Claude et François-Xavier Lalanne: Lalanne

23 March - 4 May 2013 Temple
Installation Views
Press release

Partners since the 1980's, JGM. Gallery will present a selection of mostly exclusive works by both artists. Claude Lalanne will exhibit some recent sculptures that show her great creative energy, including an impressive monumental sculpture, the Femme du Crocodile, a table combining both Lotus leaves and Monkeys and a surprising Monkey Shower. François-Xavier Lalanne will be represented by a series of his works entitled Histoires Naturelles, a remarkable "ensemble" of bronze and molten glass shown for the first time in their entirety, or an iconic piece never exhibited at the gallery, the Lapin Polymorphe.

 

The excellent auction results from Yves Saint Laurent and Pierre Bergé's collection in 2009 followed by their retrospective exhibition at the Musée des Arts décoratifs in Paris in 2010 (curated by Peter Marino) proved Claude and François-Xavier Lalanne's ever flourishing success.

 

In Daniel Abadie's book dedicated to the Lalannes (Editions Flammarion, 2008), he writes: "the work of Claude Lalanne, like that of François-Xavier Lalanne, clearly possesses its specific identity behind the shared signature. There is no possible confusion between their highly different approaches to sculpture : Claude casts and assembles, while François-Xavier draws and constructs ; or between their individual worlds : organic and baroque for her, classical and architectural for him. And yet in the eyes of the general public, their unified signature has long made their works inseparable, as though cast form a single mold."

 

Claude, born in 1925, and François-Xavier Lalanne (1927 - 2008) began working together in 1952. Claude Lalanne's works are produced using techniques taken from imprint, casting and electrotyping; we owe her the more intimate and more baroque pieces.
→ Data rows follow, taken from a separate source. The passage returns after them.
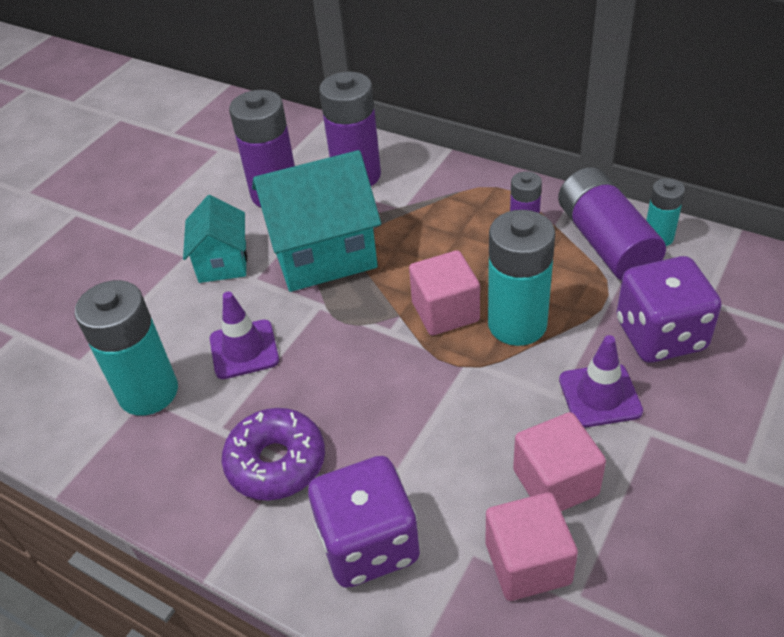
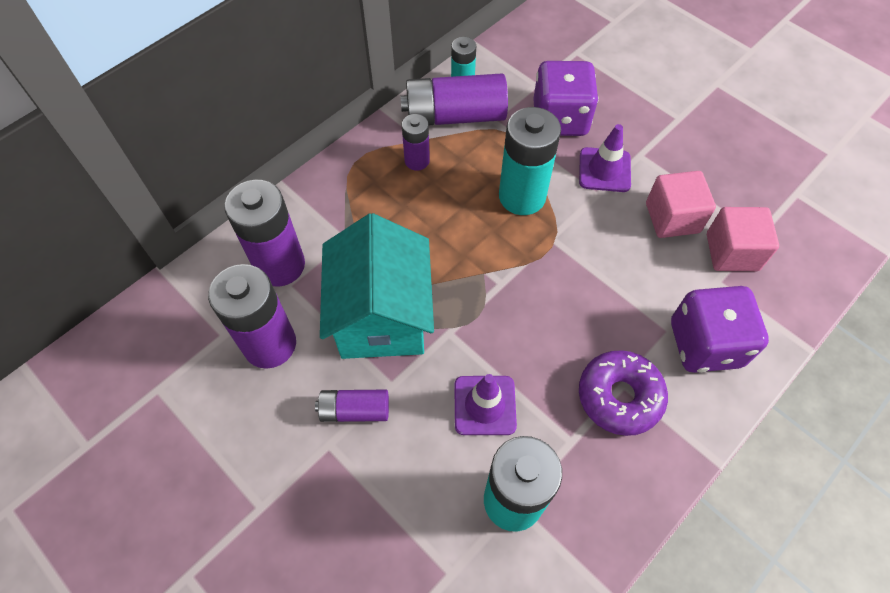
camera: 80 degrees left, 15 degrees up
(222, 262) = (355, 410): turquoise house -> purple battery
(445, 311) = (492, 239): pink cube -> none

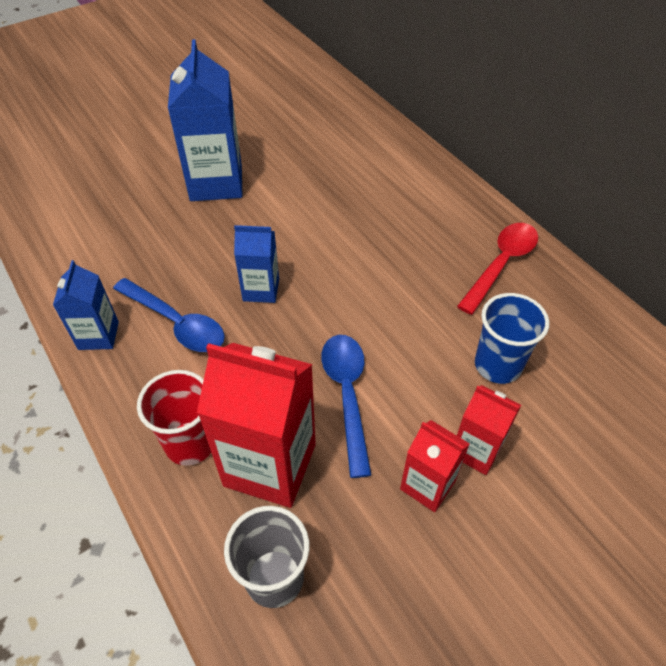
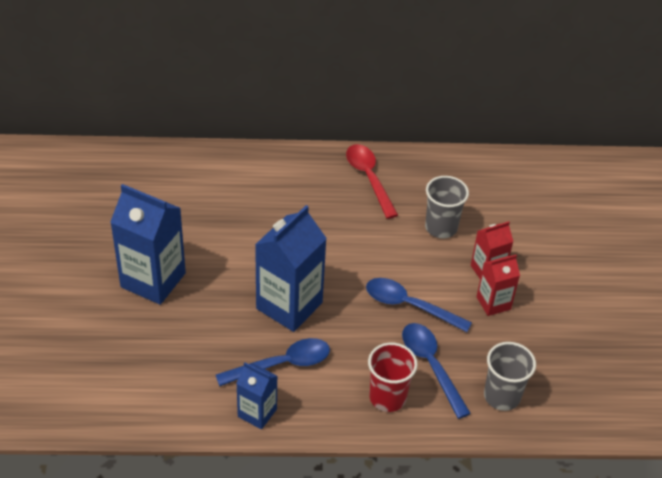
camera: 60 degrees left, 5 degrees down
(261, 289) = (289, 305): blue carton -> blue carton, size x1.81
(270, 465) = (431, 365): red carton -> blue spoon
(497, 365) = (441, 227): blue cup -> grey cup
François-Xavier's, on the other hand, explore some mischievous bestiary underlying a hieratic attitude, inscribing the shape of his sculptures to the likes of ancient Egypt, Pompon and Brancusi, who was his studio neighbour in Montparnasse. The Lalannes have always shared the feeling that sculpture, and works of art more generally, can be functional. During the whole of their career, they have tried to bring back the idea that sculptures could have a more familiar place with possible functionalities, having been idolized for too long. They have used nature and animals more particularly,  a theme that offered a wide range of shapes appreciated by all, with a lot of humour and have exposed them to the constraints of decorative art. Their works can be found today in the most prestigious private and public collections of the world.